> Testo fornito
==*==

La comparsa di Obama sembra un punto di rottura rispetto all'inesorabile processo di “secolarizzazione” della politica, la perdita di quella spinta ideale che aveva caratterizzato la stagione d'oro del liberalismo americano negli anni sessanta. Sotto questo profilo, nonostante le contingenze politiche lo costringano a parlare un linguaggio più moderato ed accorto rispetto a qualche mese fa, il candidato Democrat ha compreso l'esigenza di una sorta di ritorno al passato. Innanzi tutto a livello simbolico. Per questo motivo accetterà la nomination Democratica il 28 agosto davanti a 75.000 persone nello stadio di Denver. Il 28 agosto di 45 anni fa, Martin Luther King pronunciava a Washington il suo sermone più famoso (“I have a Dream…”). Inoltre, era dai tempi del conferimento della nomination a John Fitzgerald Kennedy che il discorso d'accettazione del candidato non veniva pronunciato davanti ad una folla tanto vasta.

==*==

> Esercizio scritto 1
Stabilisci se le affermazioni (a), (b) e (c) concordano con il testo fornito, rispondendo sì o no e citando alla lettera le parole del testo che lo decidono. (a) Obama accetterà la nomination nello stadio di Denver davanti a 75.000 persone. (b) Martin Luther King pronunciò il suo sermone più famoso a Denver. (c) Oggi Obama è costretto a usare un linguaggio meno moderato rispetto a qualche mese fa.

> Dati forniti
==*==

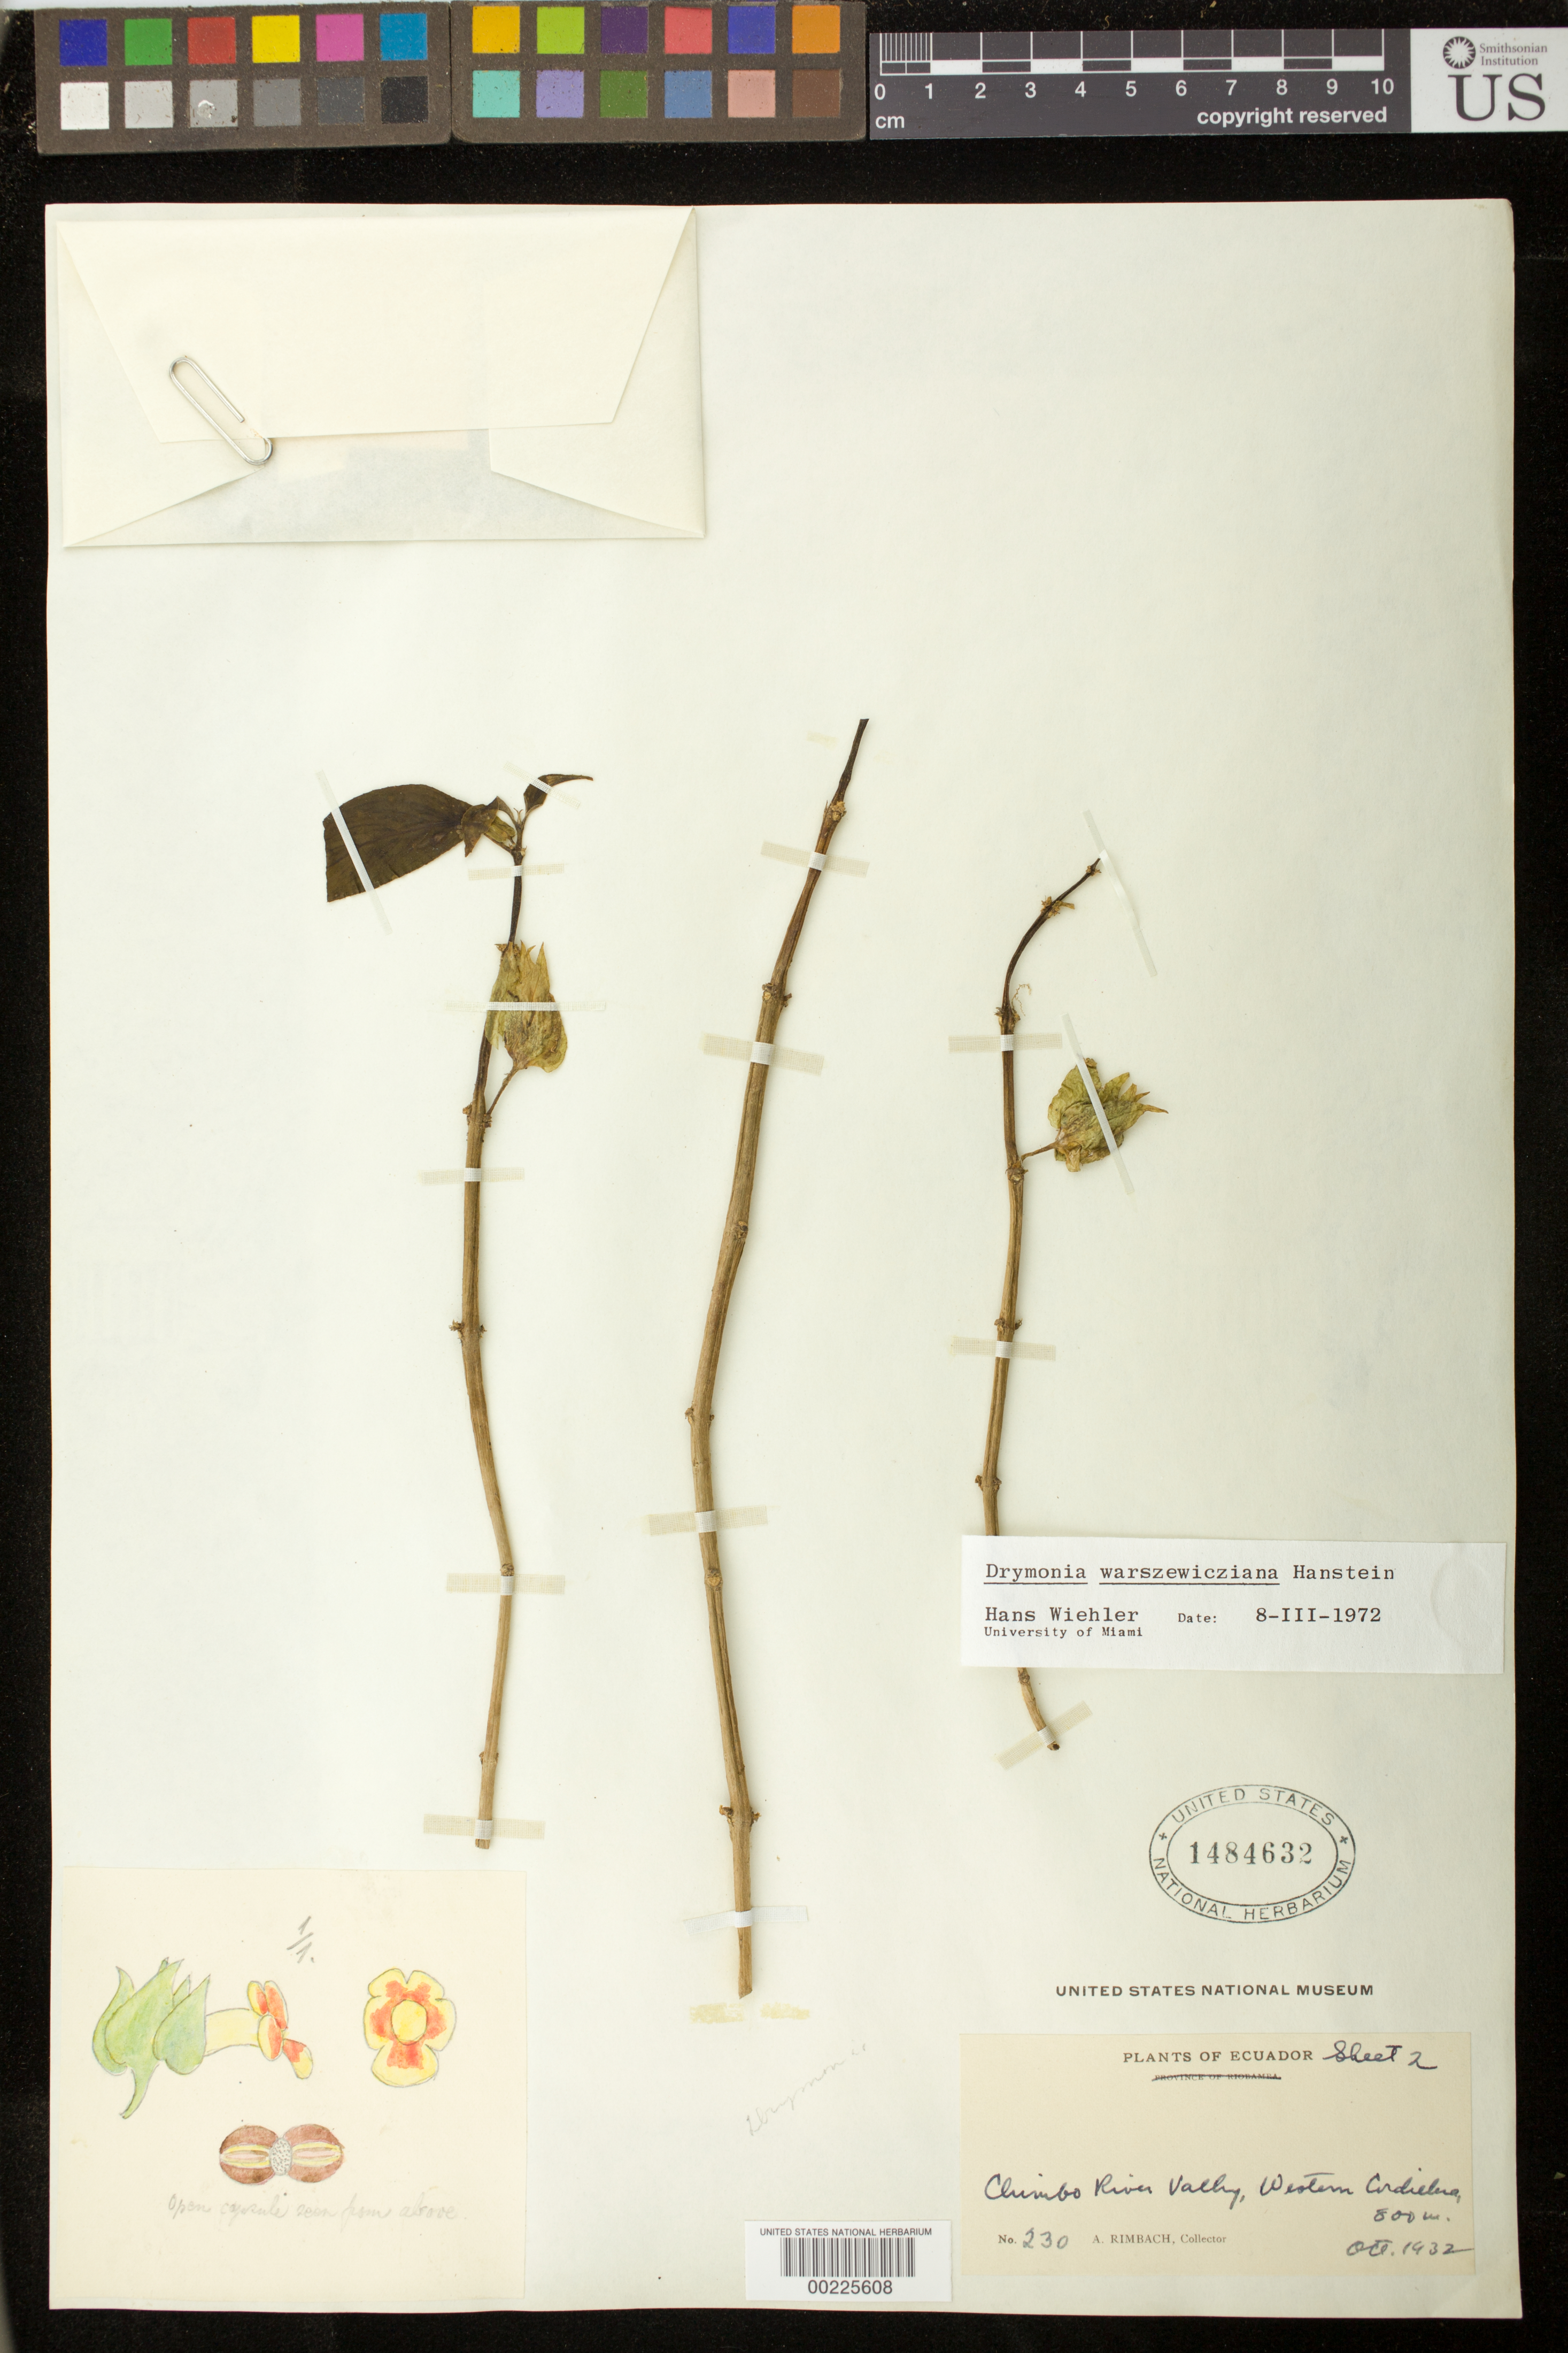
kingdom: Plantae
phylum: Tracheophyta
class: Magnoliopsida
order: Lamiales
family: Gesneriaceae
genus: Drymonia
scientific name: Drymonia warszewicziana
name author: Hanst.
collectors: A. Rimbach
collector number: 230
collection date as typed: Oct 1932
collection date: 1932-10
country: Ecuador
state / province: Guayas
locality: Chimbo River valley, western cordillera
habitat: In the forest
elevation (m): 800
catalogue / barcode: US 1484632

==*==

> Esercizio scritto 2
Ripeti senza modifiche le righe dei dati d'erbario partendo dalla riga che contiene "state / province: Guayas" e arrivando fino all'ultima riga di quei dati, entrambe comprese.

> Risposta 1
(a) Sì: "accetterà la nomination Democratica il 28 agosto davanti a 75.000 persone nello stadio di Denver".
(b) No: "Martin Luther King pronunciava a Washington il suo sermone più famoso".
(c) No: "lo costringano a parlare un linguaggio più moderato ed accorto rispetto a qualche mese fa".

> Risposta 2
state / province: Guayas
locality: Chimbo River valley, western cordillera
habitat: In the forest
elevation (m): 800
catalogue / barcode: US 1484632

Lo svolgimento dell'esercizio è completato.